The structure looks something like this:
- a header
- an array of bookmark locations
- an array of highlight start/end locations (pairs of #pdfloc tags)
- an array of notes (single #pdfloc tags)

Since the Kindle's reader app is Java, perhaps this uses Java serialization APIs to write/read these files and someone familiar with that might be able to make more sense of everything than I can.

But even without understanding it fully, you could probably at least extract bookmark locations and notes pretty easily with a script, and then (with more specialized PDF knowledge) have those results fed to a script to add them to the PDF's annotation layer so that Adobe Reader etc. could see them. It would also be useful to be able to create new .pdr's from scratch (i.e. so you could extract some of the PDF annotations and make them viewable/editable on Kindle).

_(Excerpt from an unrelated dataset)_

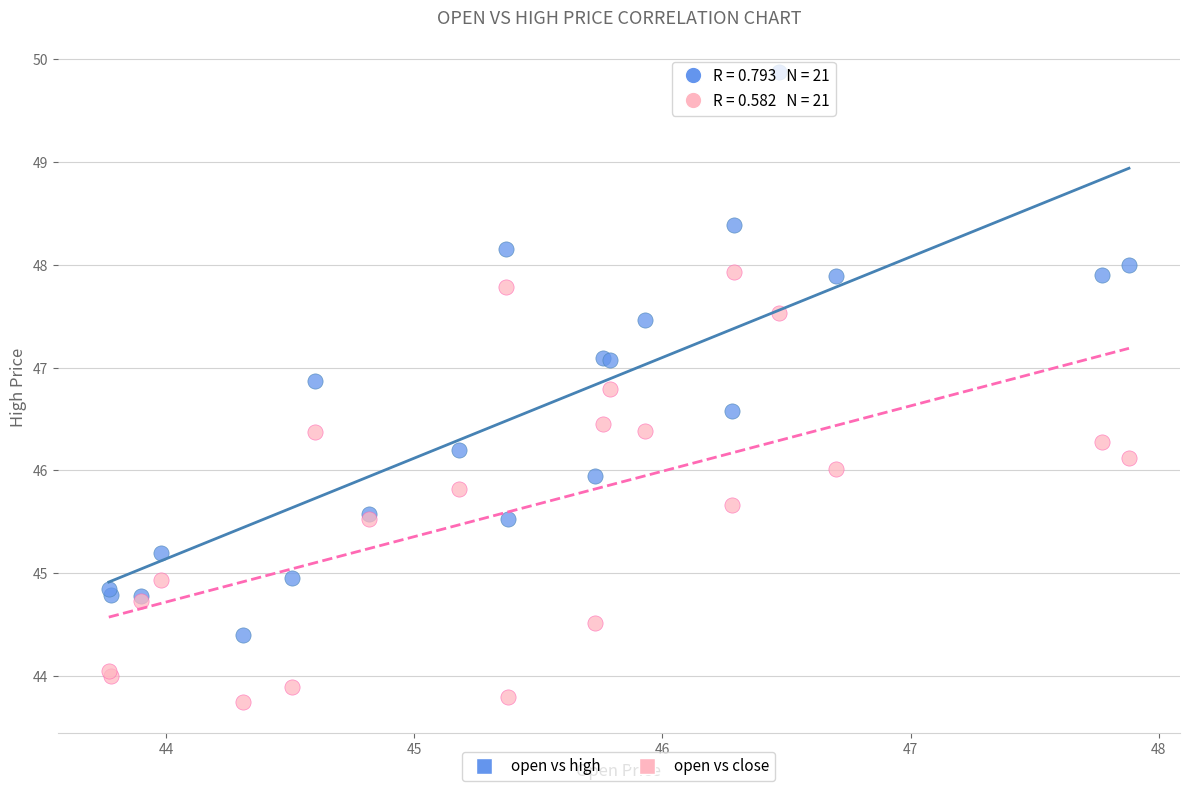

Which series has the widest spread of Y values?

open vs high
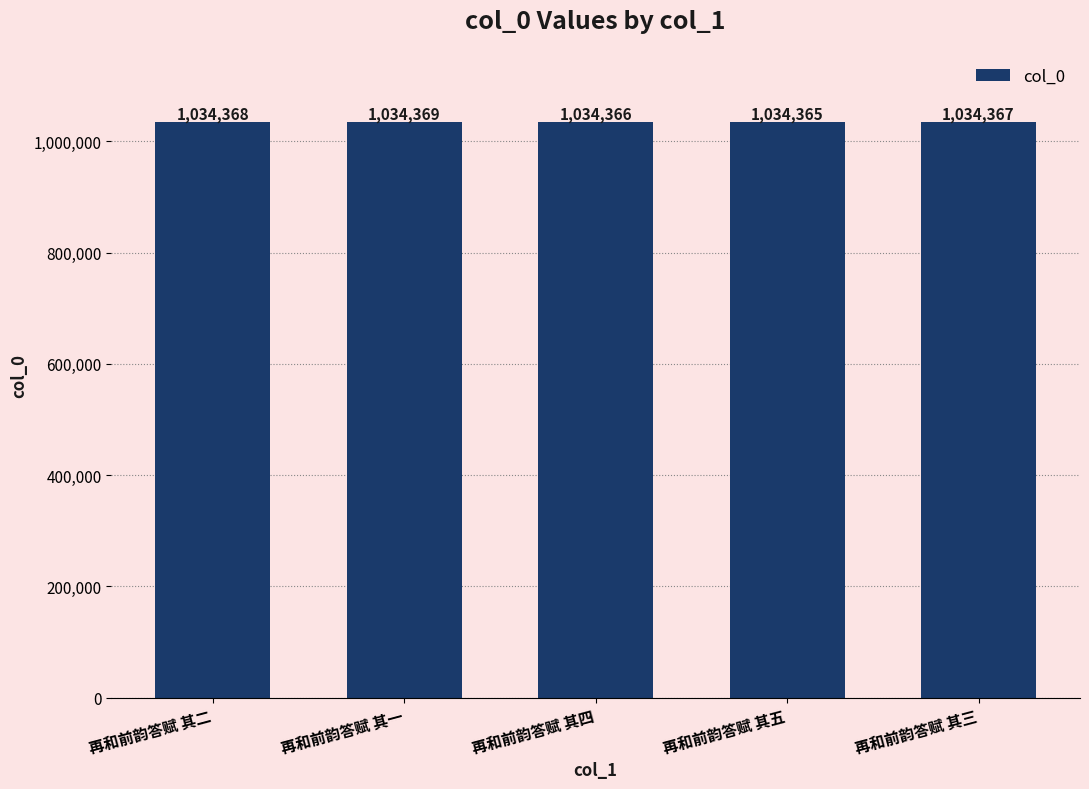

How many distinct data groups are displayed?

1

Note that whether you like this or not, Kindle will display overlaid PDF highlights and text/graphic annotations made with Adobe Reader/Acrobat etc. and show a 'sticky note' icon where there is a sticky note annotation - but these are all 'read only' and likely to remain that way. I don't think Amazon is motivated enough to do full and genuine PDF annotation support on Kindle. It might have been nice a couple of years ago, but now there is iPad and other tablets which will remain much more capable for PDF annotation even if Amazon added everything they could think of in terms of PDF features.


----------



## kindleuser (Nov 12, 2010)

Yes, indeed it looks feasible to reverse engineer the format and obtain the data.
Unfortunately, there does not seem to exist an official documentation by Amazon.
The more difficult part is likely to add the data to the PDF. But maybe there 
are libraries or tools around to do that.


----------



## NogDog (May 1, 2009)

kindleuser said:


> ...
> The more difficult part is likely to add the data to the PDF. But maybe there
> are libraries or tools around to do that.


PDFlib, perhaps?


----------



## NiLuJe (Jun 23, 2010)

Calibre (among other things) is using podofo (And poppler on the rendering side).


----------